I walked out into the morning sun and picked my way along the busted rock. Ahead of me, a woman stepped deftly, wearing heels, boulder by boulder, bag balanced on her shoulder. Her eyes stayed forward. She didn’t teeter, not once.
That’s the city. Not really my thing, or so i tell myself, but it’s where I often am. I would rather be in the bush, i say. In Sudan, or the papaya orchard I called home in Cambodia. This is where the people are, though, and they are streaming here, fast, running towards the future. With them, the young doctors who will pick them up when they fall and put them back together, the ones who will greet the centennial with grins, shakes of their gray head, “remember when…”.
Though some battles are being fought in the bush, I think it’s here where it will be won.
I’ll see the young doctors who will do it tomorrow at morning report. It gives them hope that I keep coming back, that I’m true to my word. Of course, it’s them who inspire me. Though I don’t know if the future will grace them with the cover of Time magazine, to me, they are the most famous people in the world. Who else? Really? That guy? Riight.
Don’t think I’ll be here for centennial. Another 50 years? Maybe just. If I dial down the smoking (note, insurance companies: i have never smoked, and never will smoke…i use the smoking of cigarettes for their literary effect, you know, waving them, their bright light as an incandescent punctuation mark, like that). I’ll try.
The rain has slowed. It’s dusk. The mountains that ring Addis are black silhouettes against a purple sky. I can see Bole from my window. The part that has been tarred glistens, mirrors a man walking by with a newspaper over his head.
This song has come on. Thao. Girl be playing Toronto this month. If you can, see that show for me. Cities are good like that.
I’ll do my best to blog. It’s not as easy as the bush, distracted as one can be from the broken, beating heart of the world by all of the flashing lights and moving pictures of the past. It’s here, though, same as there. Has to be. No other way. It’s the just the one ocean and all, same one that moves through the rivers and the clouds, you and me, back again, like love, and you’re just part of it until its done with you.
4 replies on “addis and all that.”
How much I have missed your beautiful voice- and so happy to hear/ read it now. We are well- Grandpa too.

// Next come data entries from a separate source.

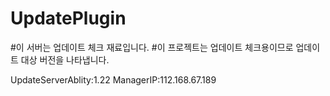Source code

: # UpdatePlugin
#이 서버는 업데이트 체크 재료입니다.
#이 프로젝트는 업데이트 체크용이므로 업데이트 대상 버전을 나타냅니다.

UpdateServerAblity:1.22
ManagerIP:112.168.67.189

I had an e-mail from Grace today , and am so excited for both of you that she will soon be joining you. A wonderful adventure to be starting out together in a city where the histroy you make there will always be a part of your story ..
Love Mom
whoa. i sat down in front of my computer thinking “i need some literary soulfood.” i went blank and had no idea where to dig. so i opened facebook instead, thinking that if i can’t feed my soul, i might as well let it get sucked dry. but i was wrong. i should have just given in long ago, and learn that life is just one of those drowning waves. someone posted a link to this post. “Welcome to the broken, beating heart of the world.” it read. “Not Ethiopia, I mean, but the one inside this present moment.” i read on. and i will definetly come back to read more.
James, I am in Paris still, and reading you whole experience and words made me feel that this is the real news, the most important one, the story of this unsung heroes. Thank you for sharing it and being there. Love to you both. A.
Insightful, inspiring, and informative – everything journalism should be.